At Old City Hall on Tuesday, the second and final day of budget hearings, only Commissioner Mark Rossi opposed the millage rate.
"I will not support that, I'm sorry," Rossi said. "Let the record show that please."
Assistant City Manager Sarah Spurlock led the budget hearings, a line-by-line reading of the entire proposed 2015 operating budgets of $44.6 million, a $3.5 million increase over last year's.
Staff and commissioners will return in September for a final round of budget hearings.
"We've chopped a lot of things out of this budget, but we'll continue to do that," City Manager Jim Scholl said Tuesday.
Commissioners Clayton Lopez and Billy Wardlow agreed that city employees deserve some type of higher starting pay.
"Even if we have to sacrifice our individual or collective pet projects -- some of the things we're just thinking about or just proposed," Lopez said
That $44.6 million budget includes $1.2 million to allow the fire department to take over ambulance services from a private company. The plan is to buy four ambulances and enough supplies to start serving the island, fire officials said.
The $1.2 million includes six months' worth of payments to Care/American Ambulance, which late last year told the city it was pulling out of Key West but would stick around in exchange for a monthly rate of $45,000.
But the $44.6 million operating budget does not include a pay scale upgrade, estimated at $1.2 million, which a consulting firm recommended this year after finding that Key West doesn't pay all of its employees the minimum market rate.
Cutting out the pay scale raises for entry-level jobs would make the millage rate $2.7625 per $1,000, staff said, and increase the monthly city portion of tax bills to up to $5.
City employees on the payroll receive raises each year, said Greg Veliz, who runs the public works department as part of Community Services.
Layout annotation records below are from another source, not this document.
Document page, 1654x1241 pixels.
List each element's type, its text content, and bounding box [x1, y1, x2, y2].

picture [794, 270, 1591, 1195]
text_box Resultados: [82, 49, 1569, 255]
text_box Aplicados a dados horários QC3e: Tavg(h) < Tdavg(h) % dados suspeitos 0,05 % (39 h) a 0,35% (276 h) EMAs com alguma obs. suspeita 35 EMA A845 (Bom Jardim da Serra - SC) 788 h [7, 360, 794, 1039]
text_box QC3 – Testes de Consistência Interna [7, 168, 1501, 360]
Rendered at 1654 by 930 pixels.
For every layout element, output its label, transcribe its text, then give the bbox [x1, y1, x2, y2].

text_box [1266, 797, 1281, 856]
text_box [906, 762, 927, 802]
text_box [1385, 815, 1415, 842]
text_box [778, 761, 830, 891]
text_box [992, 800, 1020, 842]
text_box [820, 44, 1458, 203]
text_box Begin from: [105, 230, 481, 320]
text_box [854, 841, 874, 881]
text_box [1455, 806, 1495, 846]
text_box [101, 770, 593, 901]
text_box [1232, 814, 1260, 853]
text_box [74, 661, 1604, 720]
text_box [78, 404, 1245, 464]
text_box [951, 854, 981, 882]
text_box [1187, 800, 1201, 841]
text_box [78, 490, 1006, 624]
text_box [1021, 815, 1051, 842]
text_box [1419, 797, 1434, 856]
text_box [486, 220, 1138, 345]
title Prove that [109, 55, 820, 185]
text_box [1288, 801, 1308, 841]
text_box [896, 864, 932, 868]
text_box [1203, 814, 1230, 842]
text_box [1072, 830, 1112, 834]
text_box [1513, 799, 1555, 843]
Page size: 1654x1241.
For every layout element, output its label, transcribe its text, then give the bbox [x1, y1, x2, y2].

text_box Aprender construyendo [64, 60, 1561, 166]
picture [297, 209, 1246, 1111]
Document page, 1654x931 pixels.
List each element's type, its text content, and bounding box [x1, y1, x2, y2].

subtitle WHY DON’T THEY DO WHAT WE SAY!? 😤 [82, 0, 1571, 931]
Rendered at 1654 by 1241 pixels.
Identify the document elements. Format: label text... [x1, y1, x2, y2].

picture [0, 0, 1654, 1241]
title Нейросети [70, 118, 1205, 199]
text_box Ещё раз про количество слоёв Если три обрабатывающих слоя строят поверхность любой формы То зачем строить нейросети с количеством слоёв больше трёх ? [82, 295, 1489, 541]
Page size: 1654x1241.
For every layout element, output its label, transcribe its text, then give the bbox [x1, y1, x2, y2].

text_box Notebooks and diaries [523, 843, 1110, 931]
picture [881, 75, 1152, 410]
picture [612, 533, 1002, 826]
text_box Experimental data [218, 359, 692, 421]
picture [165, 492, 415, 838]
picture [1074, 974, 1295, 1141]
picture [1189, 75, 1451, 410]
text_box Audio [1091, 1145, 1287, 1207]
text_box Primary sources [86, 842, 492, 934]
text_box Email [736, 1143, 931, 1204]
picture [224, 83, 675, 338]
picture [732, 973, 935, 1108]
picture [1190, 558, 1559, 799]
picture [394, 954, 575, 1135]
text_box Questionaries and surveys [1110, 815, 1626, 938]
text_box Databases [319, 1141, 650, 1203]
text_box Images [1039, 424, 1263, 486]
"Why don't we raise the floor?" Veliz asked during his department's turn at the podium this week. "I've got a guy who for 16 years has been cutting grass at the baseball field. He's making $14 an hour. We're not getting anyone moving, just a view from the bottom."
Veliz said most of the lowest paid employees are working second jobs.
"Think how efficient they are showing up after stocking groceries all night at Winn-Dixie," Veliz told commissioners. "It's been 15 years since we've raised the entry-level position of $10.36 an hour for guys coming in the door."
The Florida Keys Aqueduct Authority pays $15.38 an hour to its lowest paid, newest employees, Veliz said.
"I've got openings all the time," he said. "I can't keep them filled. As the economy gets better, I get fewer and fewer applicants."